WHAT THE EXERCISE ASKS → Retype each line of the material below word for word, keeping the original line breaks.

Dataset entries

========================

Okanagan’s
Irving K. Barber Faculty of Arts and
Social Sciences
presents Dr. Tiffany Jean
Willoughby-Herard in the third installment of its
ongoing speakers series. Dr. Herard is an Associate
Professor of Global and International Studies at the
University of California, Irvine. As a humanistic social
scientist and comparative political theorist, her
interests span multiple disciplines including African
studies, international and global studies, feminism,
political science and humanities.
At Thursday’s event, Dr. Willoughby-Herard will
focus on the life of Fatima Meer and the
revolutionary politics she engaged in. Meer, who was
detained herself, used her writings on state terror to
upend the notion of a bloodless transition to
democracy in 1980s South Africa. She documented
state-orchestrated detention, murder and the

========================

SOLUTION →
Okanagan’s
Irving K. Barber Faculty of Arts and
Social Sciences
presents Dr. Tiffany Jean
Willoughby-Herard in the third installment of its
ongoing speakers series. Dr. Herard is an Associate
Professor of Global and International Studies at the
University of California, Irvine. As a humanistic social
scientist and comparative political theorist, her
interests span multiple disciplines including African
studies, international and global studies, feminism,
political science and humanities.
At Thursday’s event, Dr. Willoughby-Herard will
focus on the life of Fatima Meer and the
revolutionary politics she engaged in. Meer, who was
detained herself, used her writings on state terror to
upend the notion of a bloodless transition to
democracy in 1980s South Africa. She documented
state-orchestrated detention, murder and the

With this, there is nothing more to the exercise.